Google DeepMind and Sanger Institute Partner on AI Genomics Consortium

A new collaboration between Google's artificial intelligence company, DeepMind, the Wellcome Sanger Institute in the UK, and Google.org aims to create high-quality genomic datasets for training AI models. The partnership will focus on developing these essential resources over a five-year period.

The consortium is backed by annual funding of $5 million from Google.org and DeepMind. This significant investment underscores the importance of reliable data in advancing AI research in genomics.
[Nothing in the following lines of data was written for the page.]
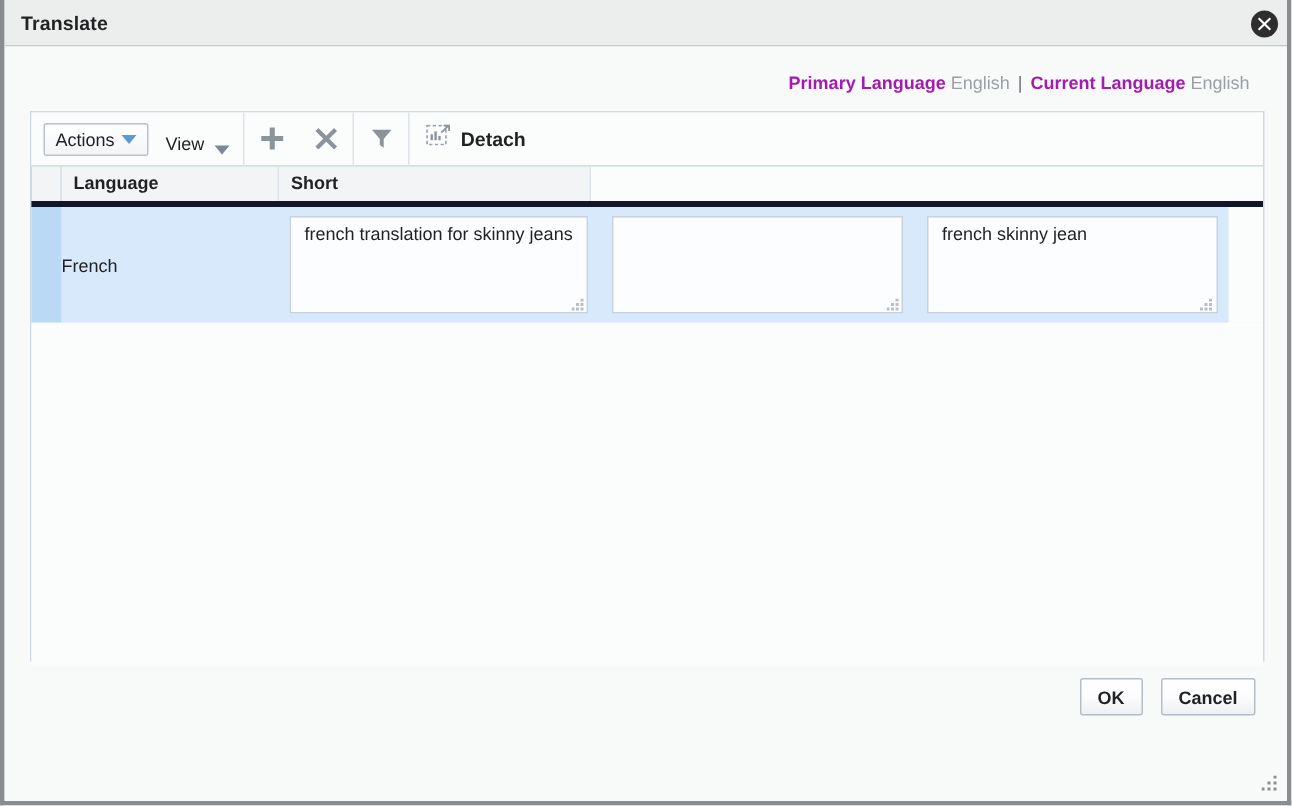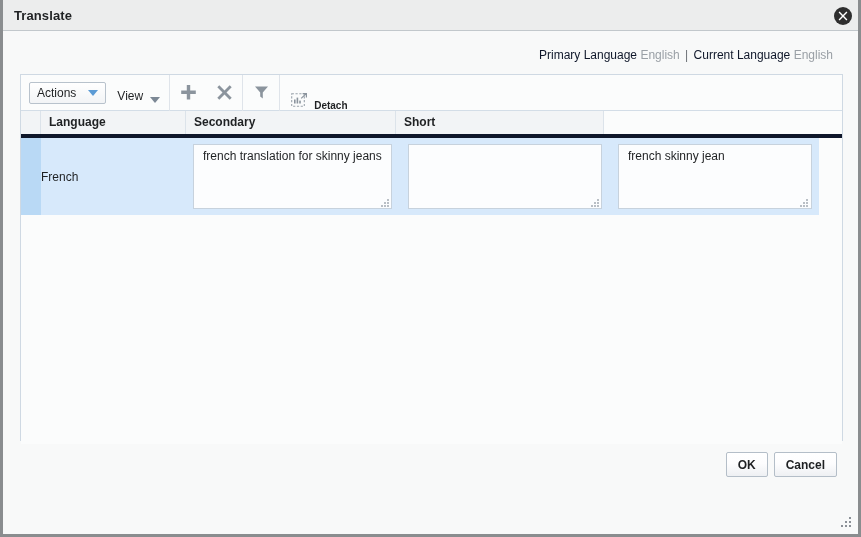--- a/index.html
+++ b/index.html
@@ -71,22 +71,22 @@
 
   
   .lang-line {
     position: absolute;
     right: 25px;
     top: 17px;
     white-space: nowrap;
     font-size: 12px;
   }
   .lang-label {
-    font-weight: normal;
-    color: #0f172a;
+    font-weight: bold;
+    color: #a21caf;
   }
   .lang-value {
     color: #9aa0a6;
     font-weight: normal;
   }
   .lang-sep {
     color: #6b7075;
     padding: 0 2px;
   }
 
@@ -120,21 +120,21 @@
   }
   .tb-sep {
     width: 1px;
     height: 36px;
     background: #dfe4ea;
     margin: 0 0px;
   }
   .btn-actions {
     display: inline-flex;
     align-items: center;
-    gap: 12px;
+    gap: 5px;
     height: 22px;
     padding: 0 7px;
     margin-left: 3px;
     box-sizing: border-box;
     border: 1px solid #b8c2cc;
     border-radius: 2px;
     background: linear-gradient(#ffffff, #f2f4f6);
     cursor: pointer;
     font-size: 12px;
     color: #1f2123;
@@ -165,26 +165,26 @@
   .icon-btn {
     width: 36px;
     height: 36px;
     display: inline-flex;
     align-items: center;
     justify-content: center;
     cursor: pointer;
   }
   .detach-btn {
     display: inline-flex;
-    align-items: flex-end;
+    align-items: center;
     gap: 7px;
     height: 36px;
     padding: 0 12px 0 11px;
     cursor: pointer;
-    font-size: 10px;
+    font-size: 13px;
     font-weight: bold;
     color: #1f2123;
   }
 
   
   .col-head-row {
     display: flex;
     height: 23px;
     background: #22c55e;
     border-bottom: 4px solid #0f172a;
@@ -271,21 +271,21 @@
     background: #fbfcfc;
     height: 229px;
   }
 
   
   .footer {
     position: absolute;
     right: 21px;
     top: 421px;
     display: flex;
-    gap: 6px;
+    gap: 12px;
   }
   .fbtn {
     min-width: 32px;
     height: 25px;
     box-sizing: border-box;
     padding: 0 11px;
     border: 1px solid #b4bec8;
     border-radius: 2px;
     background: linear-gradient(#ffffff 0%, #fdfdfe 45%, #eef0f3 100%);
     font-family: "Liberation Sans", sans-serif;
@@ -375,21 +375,20 @@
               <path d="M10.2 5.4 L15.2 0.6 M11.6 0.6 H15.4 V4.4" fill="none" stroke="#8b949d" stroke-width="1.2"></path>
             </svg>
           </span>
           <span>Detach</span>
         </div>
       </div>
 
       <div class="col-head-row">
         <div class="ch sel"></div>
         <div class="ch c-lang">Language</div>
-        <div class="ch c-sec">Secondary</div>
         <div class="ch c-short">Short</div>
         <div class="ch c-pad"></div>
       </div>
 
       <div class="data-row">
         <div class="cell sel"></div>
         <div class="cell c-lang">French</div>
 
         <div class="cell c-desc">
           <div class="ta-wrap">

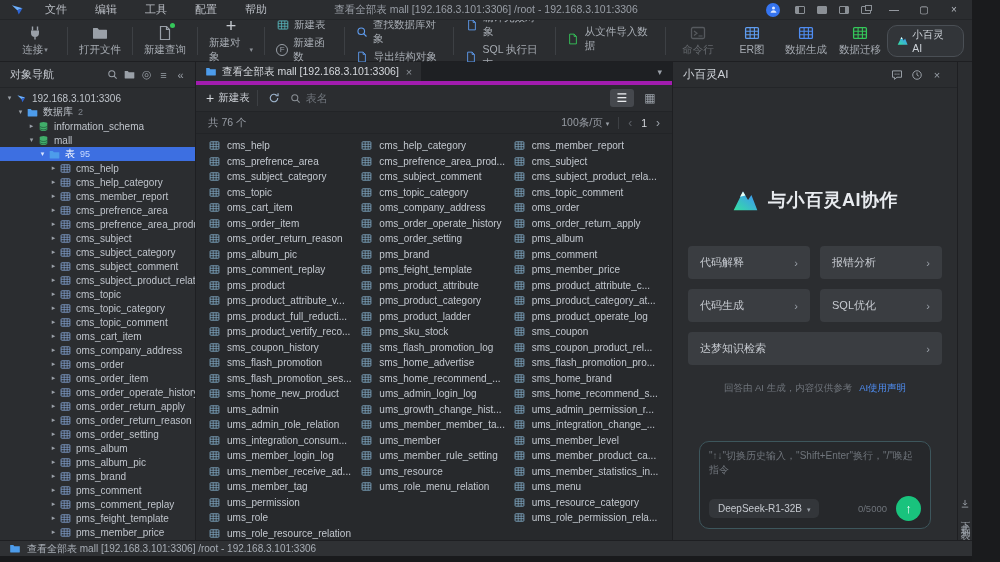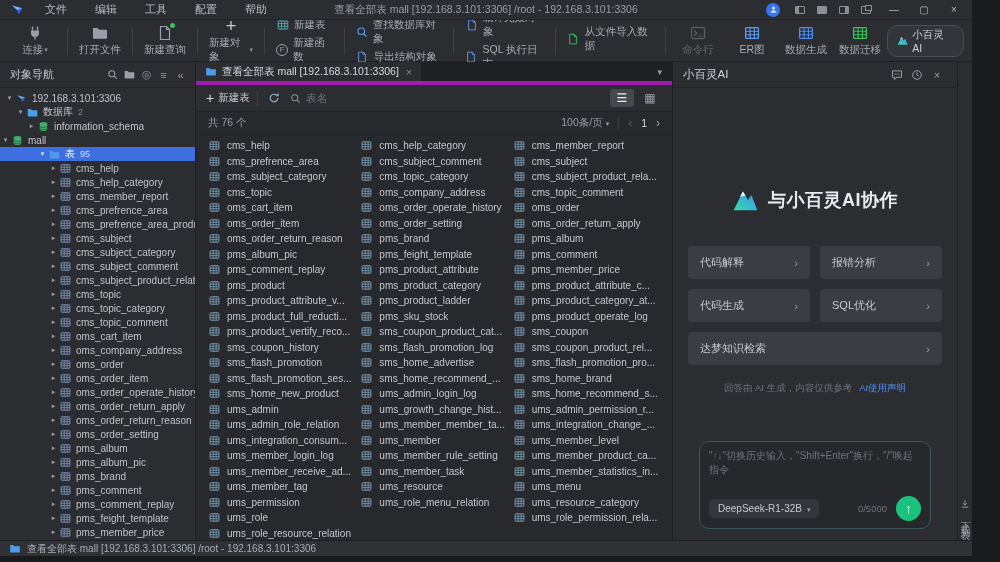--- a/index.html
+++ b/index.html
@@ -438,21 +438,21 @@
           </div>
           <div class="tree-row" style="padding-left: 26px;">
             <span class="chev">▸</span>
             <span class="nico ic-db">
               <svg class="svgic">
                 <use href="#sym-db" xlink:href="#sym-db"></use>
               </svg>
             </span>
             <span>information_schema</span>
           </div>
-          <div class="tree-row" style="">
+          <div class="tree-row" style="padding-left: 26px;">
             <span class="chev">▾</span>
             <span class="nico ic-db">
               <svg class="svgic">
                 <use href="#sym-db" xlink:href="#sym-db"></use>
               </svg>
             </span>
             <span>mall</span>
           </div>
           <div class="tree-row selected" style="padding-left: 37px;">
             <span class="chev">▾</span>
@@ -977,20 +977,28 @@
                 </svg>
               </span>
               <span>cms_help_category</span>
             </div>
             <div class="g-item">
               <span class="nico">
                 <svg class="svgic">
                   <use href="#sym-table" xlink:href="#sym-table"></use>
                 </svg>
               </span>
+              <span>cms_prefrence_area_prod...</span>
+            </div>
+            <div class="g-item">
+              <span class="nico">
+                <svg class="svgic">
+                  <use href="#sym-table" xlink:href="#sym-table"></use>
+                </svg>
+              </span>
               <span>cms_subject_comment</span>
             </div>
             <div class="g-item">
               <span class="nico">
                 <svg class="svgic">
                   <use href="#sym-table" xlink:href="#sym-table"></use>
                 </svg>
               </span>
               <span>cms_topic_category</span>
             </div>
@@ -1065,28 +1073,20 @@
                 </svg>
               </span>
               <span>pms_sku_stock</span>
             </div>
             <div class="g-item">
               <span class="nico">
                 <svg class="svgic">
                   <use href="#sym-table" xlink:href="#sym-table"></use>
                 </svg>
               </span>
-              <span>sms_coupon_product_cat...</span>
-            </div>
-            <div class="g-item">
-              <span class="nico">
-                <svg class="svgic">
-                  <use href="#sym-table" xlink:href="#sym-table"></use>
-                </svg>
-              </span>
               <span>sms_flash_promotion_log</span>
             </div>
             <div class="g-item">
               <span class="nico">
                 <svg class="svgic">
                   <use href="#sym-table" xlink:href="#sym-table"></use>
                 </svg>
               </span>
               <span>sms_home_advertise</span>
             </div>
@@ -1130,28 +1130,20 @@
               </span>
               <span>ums_member</span>
             </div>
             <div class="g-item">
               <span class="nico">
                 <svg class="svgic">
                   <use href="#sym-table" xlink:href="#sym-table"></use>
                 </svg>
               </span>
               <span>ums_member_rule_setting</span>
-            </div>
-            <div class="g-item">
-              <span class="nico">
-                <svg class="svgic">
-                  <use href="#sym-table" xlink:href="#sym-table"></use>
-                </svg>
-              </span>
-              <span>ums_member_task</span>
             </div>
             <div class="g-item">
               <span class="nico">
                 <svg class="svgic">
                   <use href="#sym-table" xlink:href="#sym-table"></use>
                 </svg>
               </span>
               <span>ums_resource</span>
             </div>
             <div class="g-item">

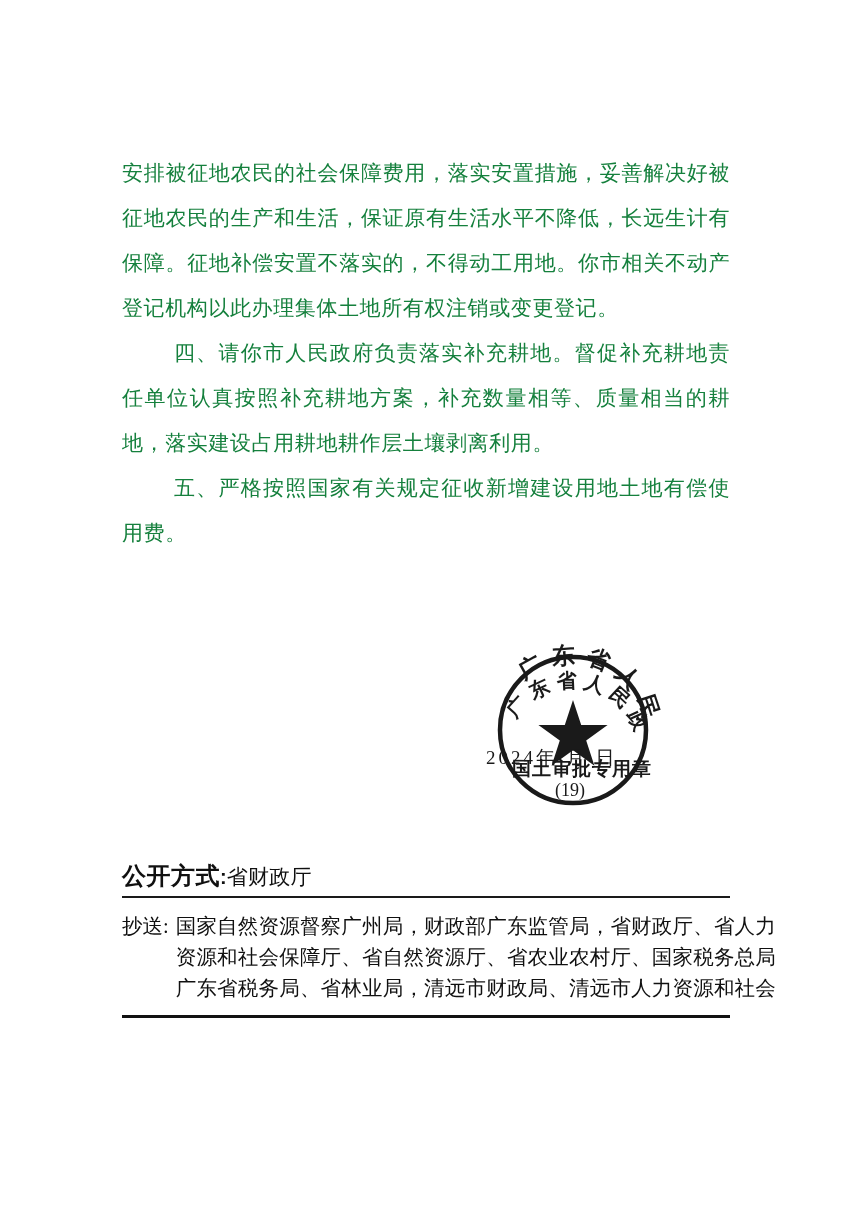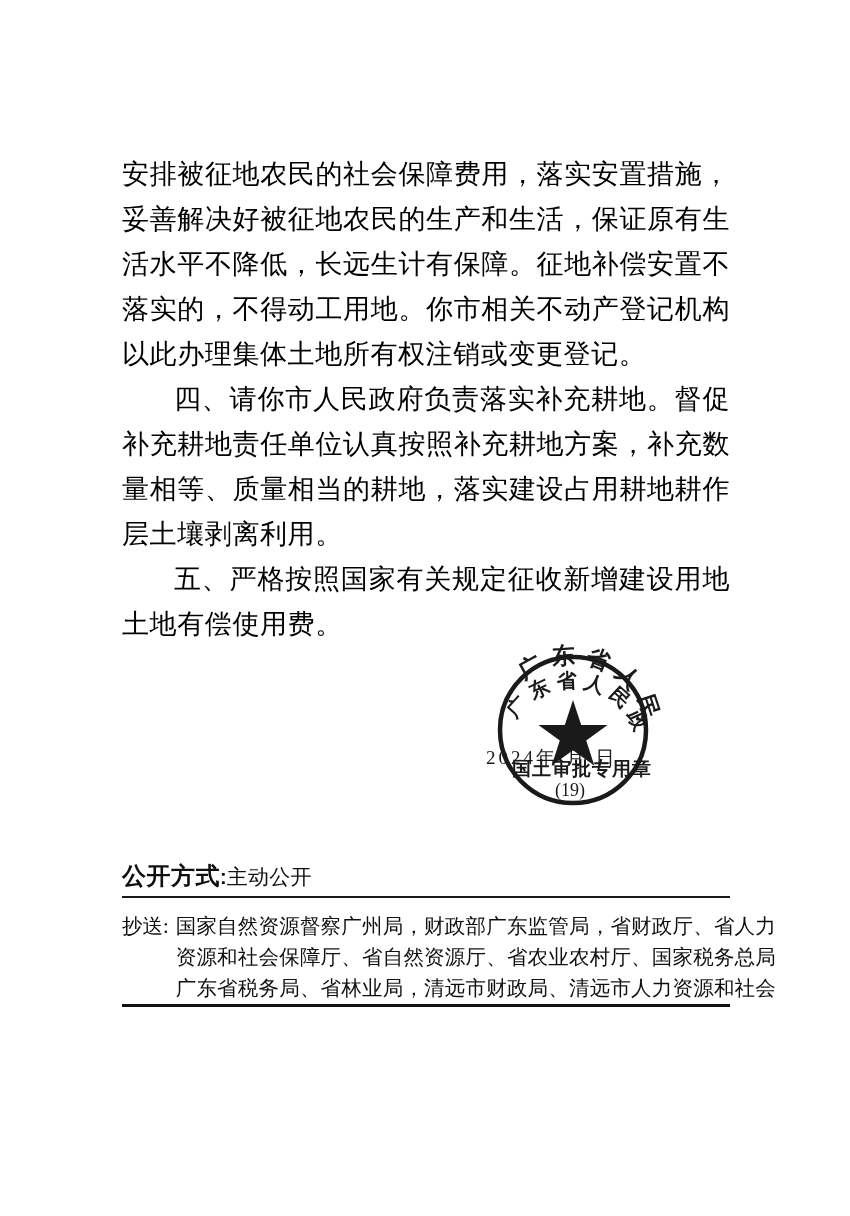--- a/index.html
+++ b/index.html
@@ -27,28 +27,28 @@
 
   
   .body-area {
     position: absolute;
     left: 122px;
     top: 152px;
     width: 608px;
   }
 
   .para {
-    font-size: 27px;
+    font-size: 21px;
     line-height: 45px;
     letter-spacing: 0.6px;
     text-align: justify;
     text-justify: inter-character;
     margin: 0 0 0 0;
-    color: #000000;
-    font-family: Liberation Sans, sans-serif;
+    color: #15803d;
+    font-family: Liberation Mono, monospace;
   }
   .para.indent {
     text-indent: 52px;
   }
   .para + .para {
     margin-top: 0px;
   }
 
   
   .seal-wrap {
@@ -101,20 +101,21 @@
     width: 608px;
     height: 3.2px;
     background: #111111;
     margin: 0;
   }
 
   .cc-block {
     display: flex;
     align-items: flex-start;
     padding-top: 13px;
+    padding-bottom: 11px;
   }
   .cc-label {
     font-size: 20.5px;
     line-height: 31px;
     flex: 0 0 auto;
     white-space: nowrap;
     padding-right: 7px;
   }
   .cc-lines {
     flex: 1 1 auto;
@@ -164,21 +165,21 @@
 
       <text x="34" y="137" font-family="'Liberation Serif','DejaVu Serif',serif" font-size="19" font-weight="bold" fill="#1a1a1a" letter-spacing="1">国土审批专用章</text>
 
       <text x="77" y="158" font-family="'Liberation Serif','DejaVu Serif',serif" font-size="18" fill="#1a1a1a">(19)</text>
     </svg>
   </div>
 
   <div class="footer">
 
     <div class="disclosure-line">
-      <span class="disclosure-label">公开方式</span><span class="disclosure-sep">:</span><span class="disclosure-value">主动公开</span>
+      <span class="disclosure-label">公开方式</span><span class="disclosure-sep">:</span><span class="disclosure-value">省财政厅</span>
     </div>
 
     <div class="rule-thin"></div>
 
     <div class="cc-block">
       <div class="cc-label">抄送:</div>
       <div class="cc-lines">
         <div>国家自然资源督察广州局，财政部广东监管局，省财政厅、省人力</div>
         <div>资源和社会保障厅、省自然资源厅、省农业农村厅、国家税务总局</div>
         <div>广东省税务局、省林业局，清远市财政局、清远市人力资源和社会</div>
DeepMind has already made notable contributions to the field with its AlphaFold software, which predicts protein structures. The company also released AlphaGenome in January, a publicly available model that can predict DNA sequence function. According to Žiga Avsec, lead author and researcher at Google DeepMind, this tool goes beyond basic expression predictions, instead focusing on more detailed aspects like DNA accessibility and transcription-factor binding.

Another AI platform developed by DeepMind is Co-Scientist, which was introduced in May as a multiagent system capable of scanning existing literature to generate hypotheses. While these tools rely on open-access datasets, not all areas of the life sciences have suitably indexed resources for training new AI algorithms.

The Sanger Institute's chief innovation and impact officer, Julia Wilson, emphasizes that the consortium seeks to create widely shareable resources that will facilitate transformative scientific discoveries across the life sciences.